Part 2H - The string Type: Text Data

The string Type: Text Data

The string type represents text - sequences of characters that make up hostnames, URLs, user agents, email addresses, file names, HTTP headers, DNS queries, and countless other pieces of textual data flowing through network protocols. In network security analysis, strings are everywhere because most application-layer protocols use human-readable text. Understanding how to work with strings effectively is essential for building detections that analyze protocol content rather than just packet headers.

Why Strings Matter in Security

While lower-level network analysis focuses on IP addresses and port numbers, sophisticated security detection examines the actual content of communications. Is this URL trying to exploit a vulnerability? Does this User-Agent string match known malware? Is this hostname trying to masquerade as a legitimate domain? Does this HTTP request contain SQL injection attempts?

All of these questions require analyzing textual data. Attackers embed malicious code in URLs, disguise malware with convincing User-Agent strings, use domain names that look legitimate but contain subtle typos (typosquatting), and hide exploits in seemingly normal text fields. The string type gives you the tools to inspect, compare, search, and manipulate this textual content to uncover threats.

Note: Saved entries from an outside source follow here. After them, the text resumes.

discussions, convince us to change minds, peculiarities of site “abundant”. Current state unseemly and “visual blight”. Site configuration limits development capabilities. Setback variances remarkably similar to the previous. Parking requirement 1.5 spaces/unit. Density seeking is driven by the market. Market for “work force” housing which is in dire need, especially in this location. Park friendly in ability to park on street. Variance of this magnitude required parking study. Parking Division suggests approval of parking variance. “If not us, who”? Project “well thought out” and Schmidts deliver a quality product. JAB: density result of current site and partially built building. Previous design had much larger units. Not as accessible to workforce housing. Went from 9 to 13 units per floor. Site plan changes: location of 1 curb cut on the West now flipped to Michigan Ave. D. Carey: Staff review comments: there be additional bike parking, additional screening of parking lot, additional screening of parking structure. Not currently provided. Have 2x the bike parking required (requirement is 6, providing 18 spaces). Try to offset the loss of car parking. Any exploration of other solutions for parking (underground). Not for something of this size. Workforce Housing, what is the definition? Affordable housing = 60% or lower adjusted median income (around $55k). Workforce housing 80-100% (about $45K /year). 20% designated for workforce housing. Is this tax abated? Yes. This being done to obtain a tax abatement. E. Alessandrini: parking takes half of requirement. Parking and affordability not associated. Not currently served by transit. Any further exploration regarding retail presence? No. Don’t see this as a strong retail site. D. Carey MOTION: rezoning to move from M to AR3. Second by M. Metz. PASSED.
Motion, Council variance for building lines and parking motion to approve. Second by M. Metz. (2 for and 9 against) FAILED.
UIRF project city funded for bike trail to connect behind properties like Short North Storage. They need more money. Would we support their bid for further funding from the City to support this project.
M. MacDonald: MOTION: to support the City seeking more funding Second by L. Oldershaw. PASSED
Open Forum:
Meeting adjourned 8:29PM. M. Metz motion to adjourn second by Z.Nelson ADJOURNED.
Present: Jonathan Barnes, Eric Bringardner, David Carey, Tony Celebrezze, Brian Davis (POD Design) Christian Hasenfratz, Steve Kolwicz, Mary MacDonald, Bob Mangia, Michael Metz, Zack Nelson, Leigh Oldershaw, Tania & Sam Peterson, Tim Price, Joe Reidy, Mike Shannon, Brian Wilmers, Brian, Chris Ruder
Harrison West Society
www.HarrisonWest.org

Basic Usage and Declaration

Working with strings in Zeek is straightforward and similar to most programming languages:

# String literals
local hostname: string = "www.example.com";
local user_agent: string = "Mozilla/5.0...";
local empty: string = "";

# Strings from events
event http_request(c: connection, method: string, original_URI: string,
                   unescaped_URI: string, version: string)
{
    local url: string = original_URI;
    local host: string = c$http$host;
}

String literals use double quotes. Most of the time, though, you won’t be declaring string constants - you’ll be extracting strings from network events. Every HTTP request contains multiple string fields: the method (“GET”, “POST”), the URI, the hostname, the User-Agent header, cookies, and more. DNS queries contain domain names. SMTP traffic contains email addresses. These all come to you as string values ready for analysis.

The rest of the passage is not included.